My brother and i both got on stage. I got to hit a "chinese homosexual pie," a pie made out of rice and fruit cocktail. Terrible? Absolutely. Funny? If you'd been there, you'd have (probably) laughed. It's all about context. Anyway.
I seem to think that i saw Gallagher a second time before the final time, but i can't remember for sure. All i know is, that last time that i went to see Gallagher (which shall remain the final time i see Gallagher), he had completely fallen to shit.
Gallagher was probably high as a kite being flown by another kite when he took the stage that evening. When he repeated jokes that were familiar from his previous routines, they felt forced and scripted, and those were the better moments of the performance. He spent most of the two or three hours pacing the stage and walking up and down the aisles of the theater spewing racist stereotypes and generalities and jokes he probably stole from Carlos Mencia (who in turn stole them from Joe Rogan, but who the fuck cares?), going so far as to accuse one darker-skinned member of the audience of being Columbian, and therefore an obvious drug smuggler. I spent most of the show with a polite grin on my face, but hollow disappointment and, eventually, anger in my eyes. As Gallagher himself said in We Need A Hero, "I hate it when my heroes let me down!" It was funny when he said it in 1992. Not so much when i thought it in 2007. I think it was 2007.

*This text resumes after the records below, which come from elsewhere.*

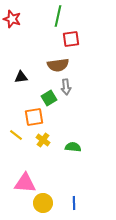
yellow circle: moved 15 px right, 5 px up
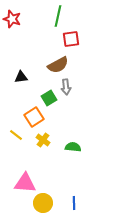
brown semicircle: rotated 20 degrees counterclockwise
orange square: rotated 24 degrees counterclockwise
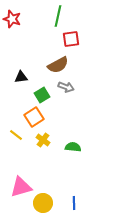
gray arrow: rotated 63 degrees counterclockwise
green square: moved 7 px left, 3 px up
pink triangle: moved 4 px left, 4 px down; rotated 20 degrees counterclockwise
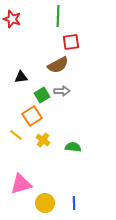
green line: rotated 10 degrees counterclockwise
red square: moved 3 px down
gray arrow: moved 4 px left, 4 px down; rotated 21 degrees counterclockwise
orange square: moved 2 px left, 1 px up
pink triangle: moved 3 px up
yellow circle: moved 2 px right
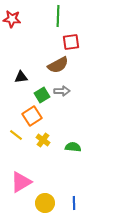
red star: rotated 12 degrees counterclockwise
pink triangle: moved 2 px up; rotated 15 degrees counterclockwise
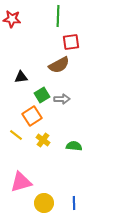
brown semicircle: moved 1 px right
gray arrow: moved 8 px down
green semicircle: moved 1 px right, 1 px up
pink triangle: rotated 15 degrees clockwise
yellow circle: moved 1 px left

Well, when it came time to Sledge-I-Fy some food that could have probably been sent to a starving third world country and caused more smiles and laughter than Gallagher's entire career, i of course made my move toward the stage. When it came my turn to wield that enormous mallet of legend, a pumpkin pie sitting on the desk in front of me, Gallagher up and popped me in the face with a second, hidden pumpkin pie.
I stopped and slowly turned to look at him, a dramatic move ripped from sitcoms everywhere when someone does something shocking and hilarious. I may as well have put those words in quotation marks, but eh. If i'd been in the audience, i probably would have thought that was funny too. He made some smartass remarks about my appearance, what with the pie on the face and such, but i couldn't understand them. I don't think they had monitors on the stage, so he really couldn't hear his own voice. Maybe that's why he spent so much more time in the aisles than on the stage.
Well, being only a pawn in Gallagher's little game and without a microphone of my own, i proceeded to do what i'd come up there for. I wound up with the mallet and let loose on that pumpkin pie.
Now, a Sledge-O-Matic is difficult to aim. It's heavy and it's not well balanced. You've kind of got to pick a general area and just hope for the best. Well, as luck would have it, i hit that pie squarely in (what would have been, from my perspective) the top right quadrant. The result? The pumpkin pie filling shot straight back and to the left, the bulk of it hitting Gallagher himself straight in the fucking face.
I couldn't really see much, all i knew was that the whole audience was laughing. I slowly panned over toward Gallagher and saw what had become of his head, and he was doing the same slow, dramatic turn toward me that i'd done to him moments ago. I laughed as he wiped pumpkin from his eyes. I set the Sledge-O-Matic down and, on my way off the stage, leaned into his microphone and said, "Hey! You kind of look like me now!"
A friend took a picture of my face after the show. I have it saved in a special location and labeled, "Pumpkin Bukkake."
1 comment:
I laughed until I cried at work. So much for being subtle.